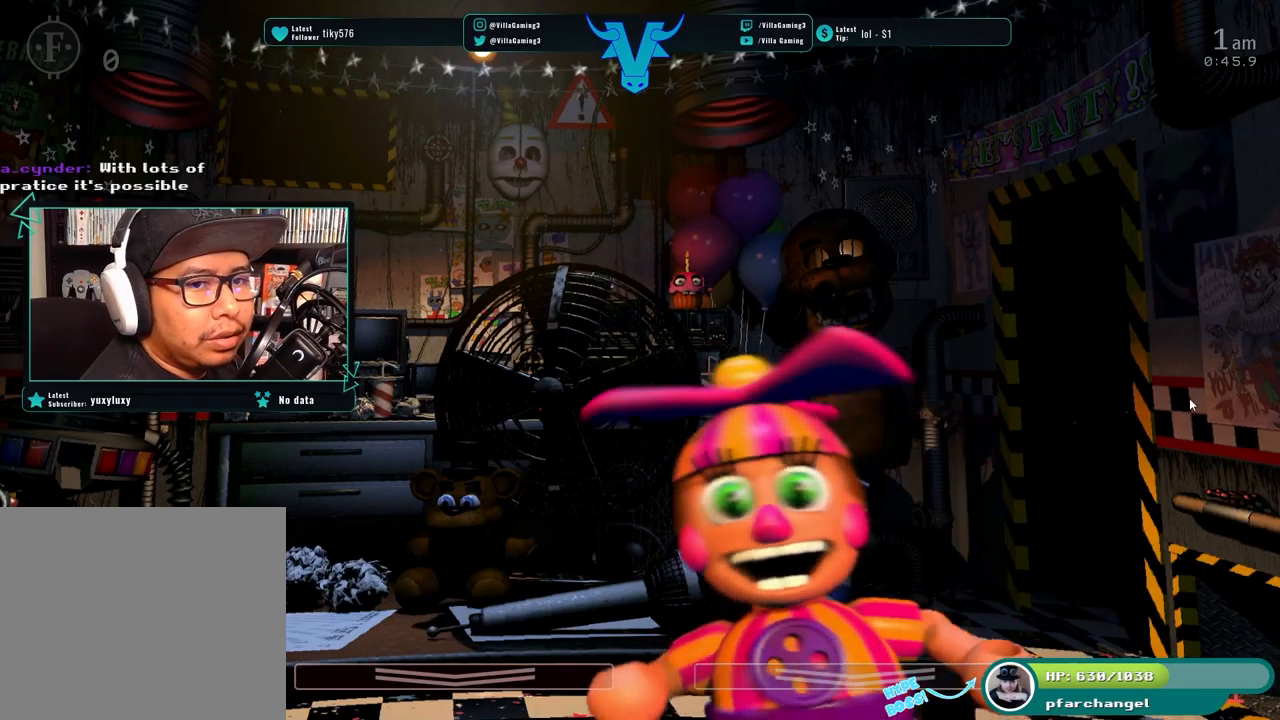
{"keys": [], "events": []}
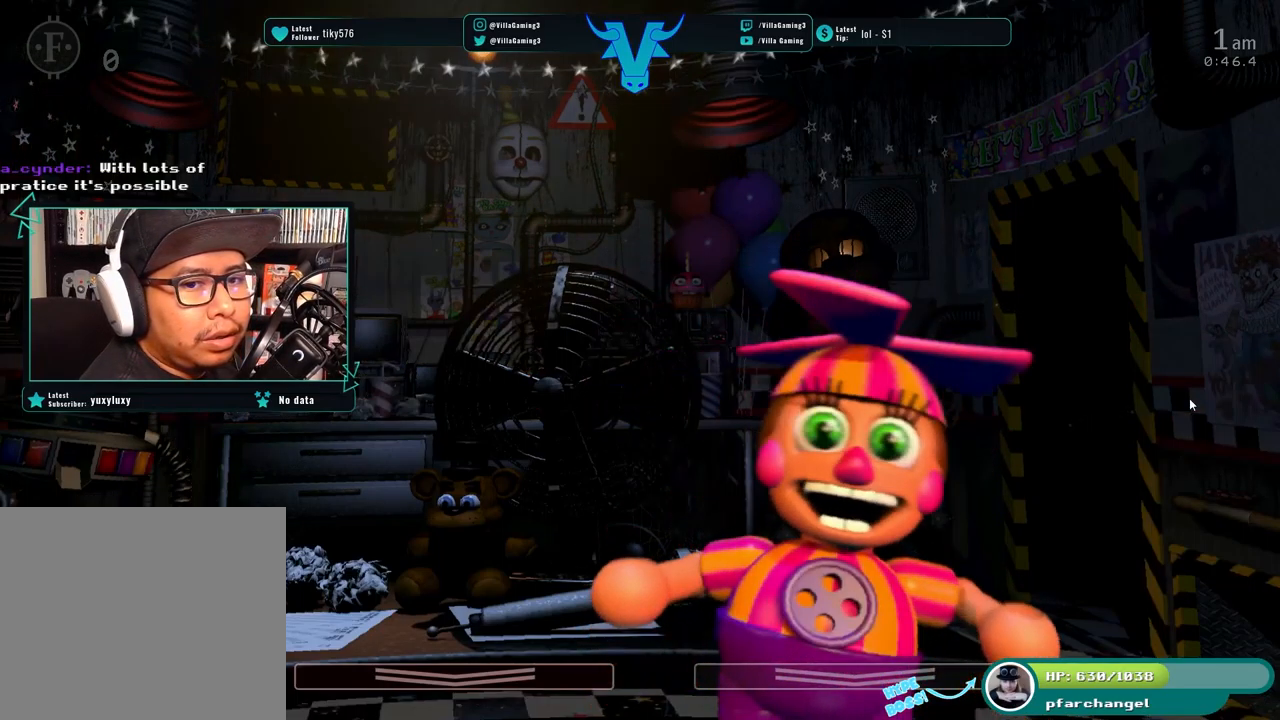
{"keys": [], "events": []}
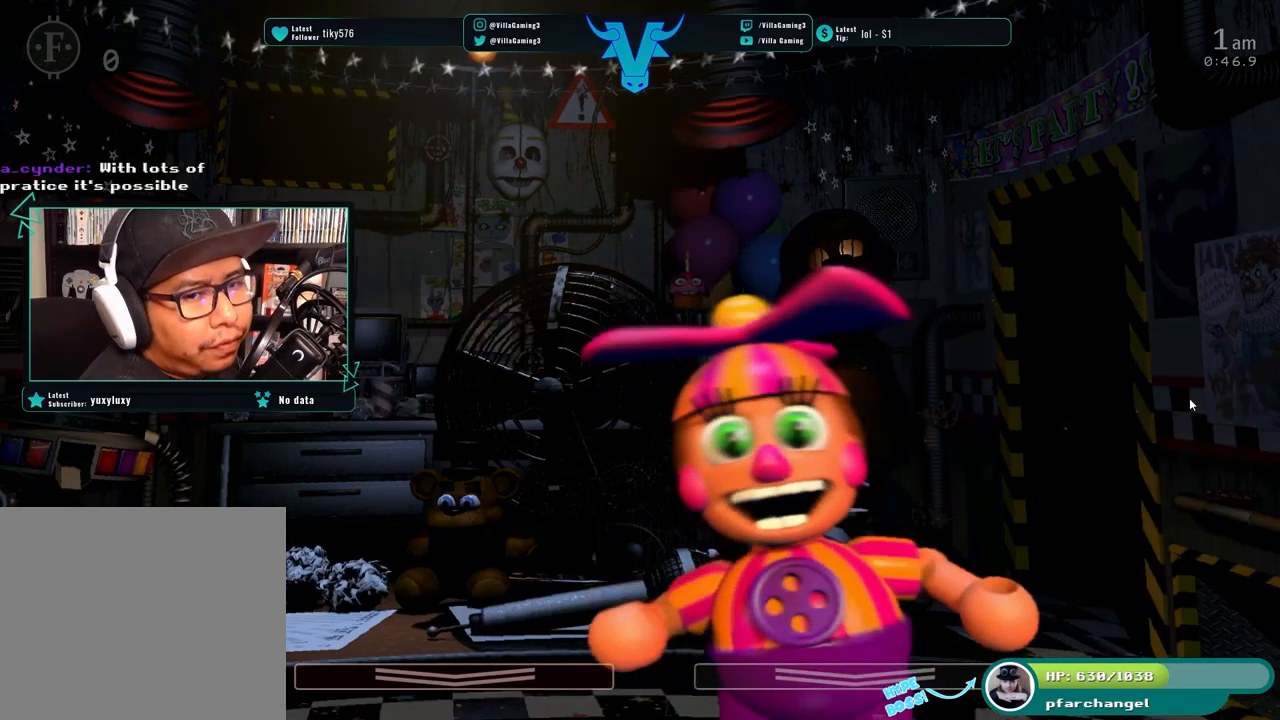
{"keys": [], "events": [[133, "s", "down"], [183, "s", "up"]]}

-*-

*YOUR ASSIGNMENT:* Set down the whole listing word for word, omitting the pictures.

*TASK RESULT:*
{"keys": [], "events": []}
{"keys": [], "events": []}
{"keys": [], "events": [[133, "s", "down"], [183, "s", "up"]]}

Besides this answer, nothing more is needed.